* _INSTRUCTIONS FOR THE TASK_:
Go line by line through the records and tally those that include "unit". Respond with the tally only.

* _RECORDS SUPPLIED_:
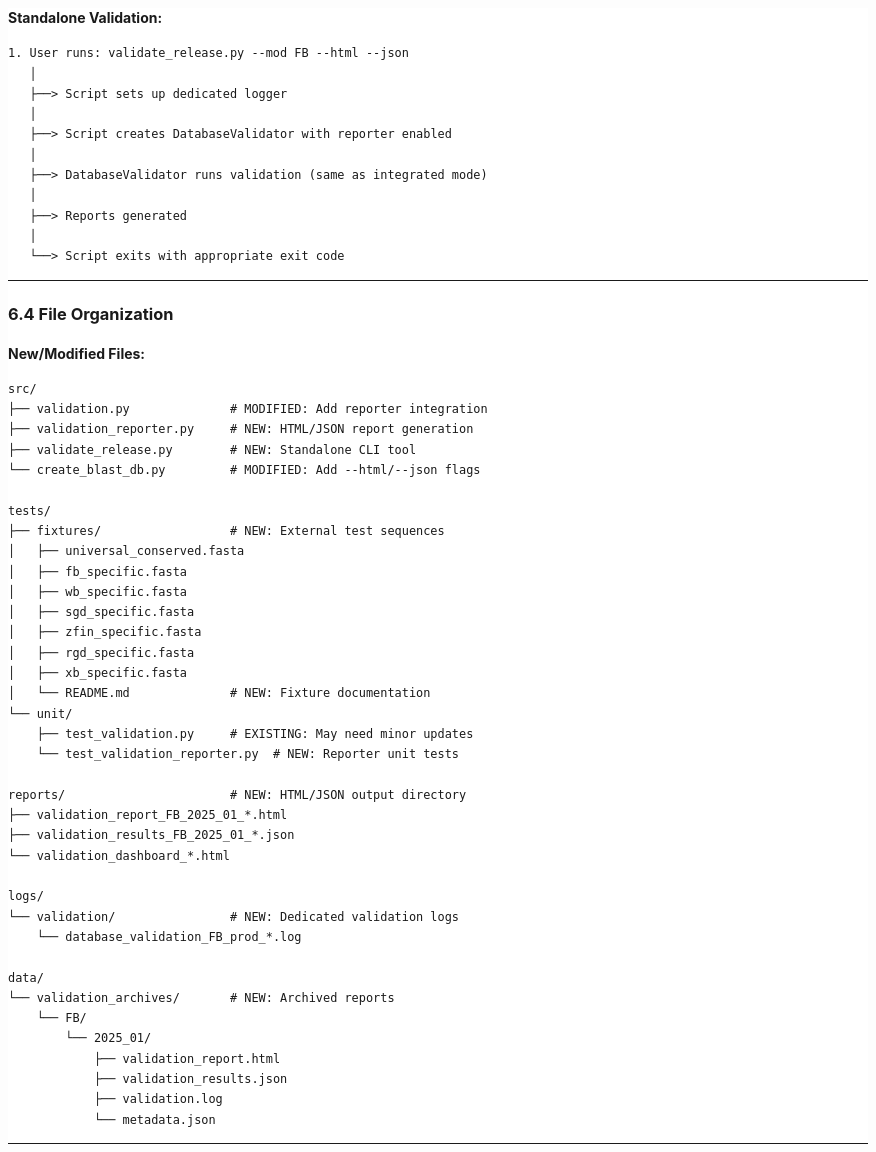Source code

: 
**Standalone Validation:**

```
1. User runs: validate_release.py --mod FB --html --json
   │
   ├──> Script sets up dedicated logger
   │
   ├──> Script creates DatabaseValidator with reporter enabled
   │
   ├──> DatabaseValidator runs validation (same as integrated mode)
   │
   ├──> Reports generated
   │
   └──> Script exits with appropriate exit code
```

---

### 6.4 File Organization

**New/Modified Files:**

```
src/
├── validation.py              # MODIFIED: Add reporter integration
├── validation_reporter.py     # NEW: HTML/JSON report generation
├── validate_release.py        # NEW: Standalone CLI tool
└── create_blast_db.py         # MODIFIED: Add --html/--json flags

tests/
├── fixtures/                  # NEW: External test sequences
│   ├── universal_conserved.fasta
│   ├── fb_specific.fasta
│   ├── wb_specific.fasta
│   ├── sgd_specific.fasta
│   ├── zfin_specific.fasta
│   ├── rgd_specific.fasta
│   ├── xb_specific.fasta
│   └── README.md              # NEW: Fixture documentation
└── unit/
    ├── test_validation.py     # EXISTING: May need minor updates
    └── test_validation_reporter.py  # NEW: Reporter unit tests

reports/                       # NEW: HTML/JSON output directory
├── validation_report_FB_2025_01_*.html
├── validation_results_FB_2025_01_*.json
└── validation_dashboard_*.html

logs/
└── validation/                # NEW: Dedicated validation logs
    └── database_validation_FB_prod_*.log

data/
└── validation_archives/       # NEW: Archived reports
    └── FB/
        └── 2025_01/
            ├── validation_report.html
            ├── validation_results.json
            ├── validation.log
            └── metadata.json
```

---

* _EXERCISE OUTPUT_:
2